* Extract:
Other general licences
Larger music users can also be music producers. They must first pay a licence fee to Sena, but they can also qualify to receive a distribution of this income, provided they meet two criteria. If a music user pays at least EUR 30,000 in licence fees for one specific location and can provide a complete playlist showing that the master rights for at least two thirds of the repertoire played is owned by the same music user, this playlist will be used. No allocations are added to this playlist.


Design music
Design music is understood to mean music that is used to identify and/or frame radio and television programmes and/or stations. This includes music that has been specially created as design music, as well as existing music used as described above. There is a 25% reduction in payment for design music.

Primetime versus non-primetime
Another factor in the distribution is the time of day that the song is broadcast on television. For national television stations, when the music is used is important. A distinction is made between primetime (between 18:00 and midnight) or non-primetime (between midnight and 18:00). The total licence agreement is distributed based on the ratio between the number of music minutes and the number of viewers.

4. Minute value of a song

When we have received the licence fee income and all the playlists, we combine the two and distribute the fees as described above to the playlists. The playlist is given a value in euros. The next step is to determine the number of eligible clicks with the suppliers of background music and the number of eligible minutes of the relevant radio station, internet or TV channel.

* Provided data:
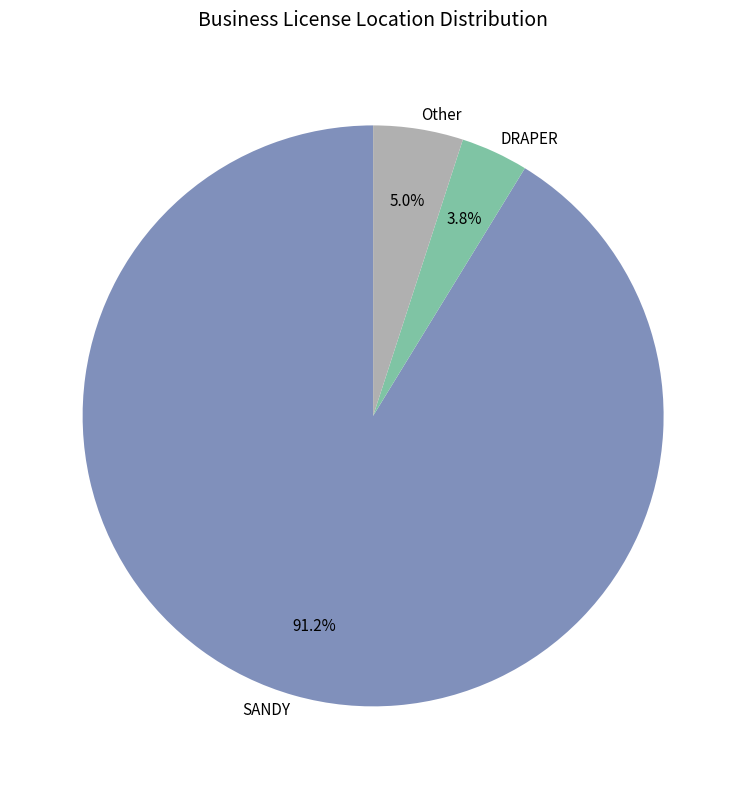

Which category has the smallest portion of the pie?

DRAPER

* Directions:
[1] Set down the part of the Sena distribution text starting with "When we have" and going on through "or TV channel.".
[2] List every section heading in the Sena distribution text.
Base your work on the Sena licence fee distribution text only.

* Exercise responses:
[1]
When we have received the licence fee income and all the playlists, we combine the two and distribute the fees as described above to the playlists. The playlist is given a value in euros. The next step is to determine the number of eligible clicks with the suppliers of background music and the number of eligible minutes of the relevant radio station, internet or TV channel.

[2]
- Other general licences
- Design music
- Primetime versus non-primetime
- 4. Minute value of a song